İçinde bulunduğumuz metalaşma-metalaştırma ve yabancılaşma sürecinin şarap tadımına nasıl yansıdığını görmek zor değil. Şaraptan “anlayanların” durumu bazen içler acısı. Artık içtikleri şaraptan zevk alamaz hale gelmişler
Bu yaz bir akşam yemeğinde görmüş geçirmiş ama şaraptan çok rakı içen, herkes şarap içtiğinde ise onlara eşlik eden bir bey, bana bir soru yöneltti: “Vedat Bey, üzüm cinsi şarapta bir fark yaratıyor mu? Benim damağım pek fark etmiyor aradaki farkları. Bazen bir şarap hakkında konuşuluyor ama pek anlamıyorum. Bazıları hoşuma gidiyor, bazı şarapları sevmiyorum.”

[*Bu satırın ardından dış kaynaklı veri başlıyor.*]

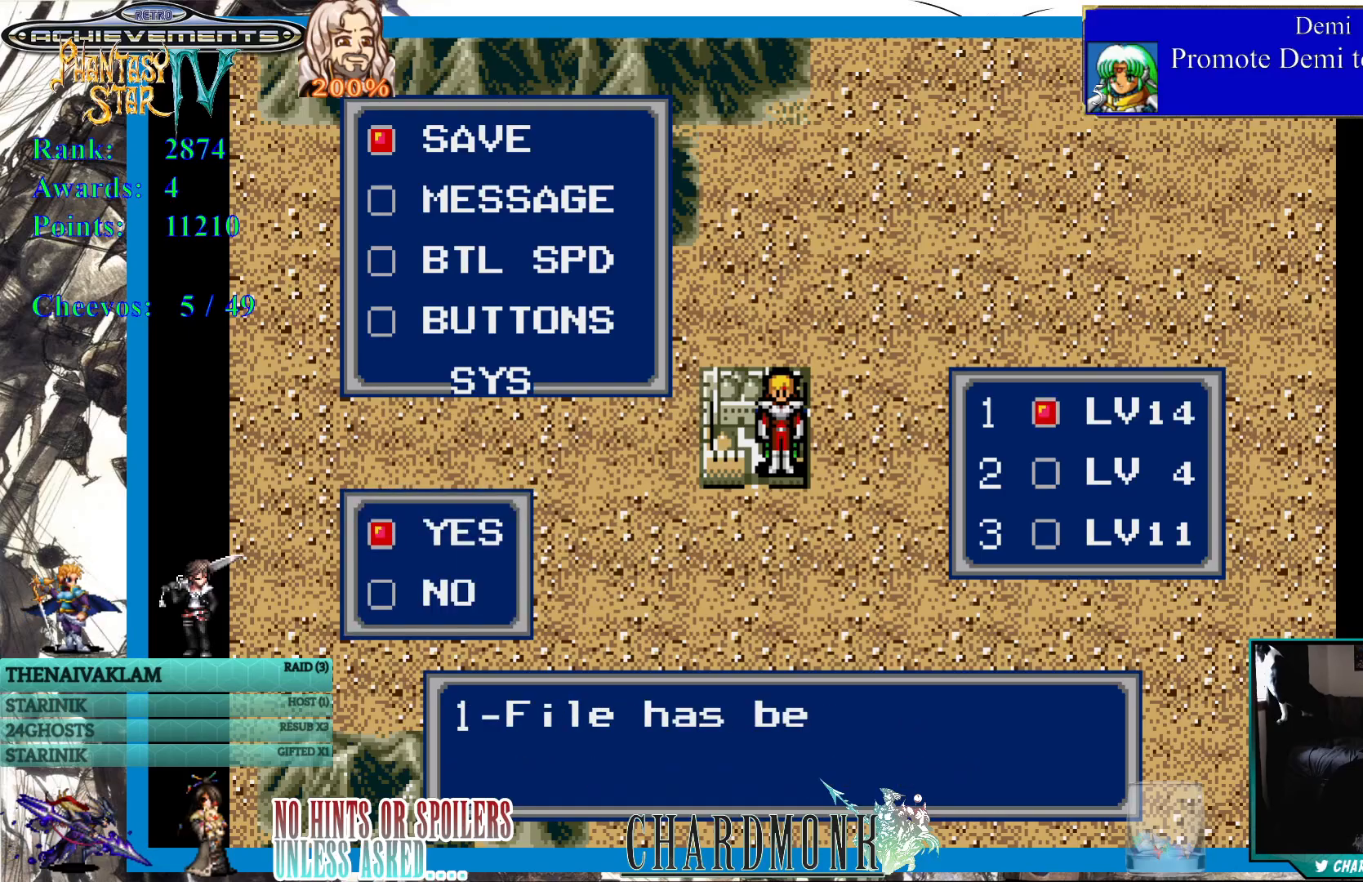
{"buttons": [], "left_stick": "center", "right_stick": "center", "events": []}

Biraz kaçamak cevap verdim. “Haklısınız” dedim. “Günümüzdeki şarapların pek çoğu birbirine benziyor. Üzüm pek fark etmiyor. Hatta coğrafya bile. Ama bazen çok farklı, değişik şaraplar içiyorsunuz. Tabii bu aynı üzüm ya da kupajdan yapılan başka bir şarabı beğeneceğinizin garantisi değil!”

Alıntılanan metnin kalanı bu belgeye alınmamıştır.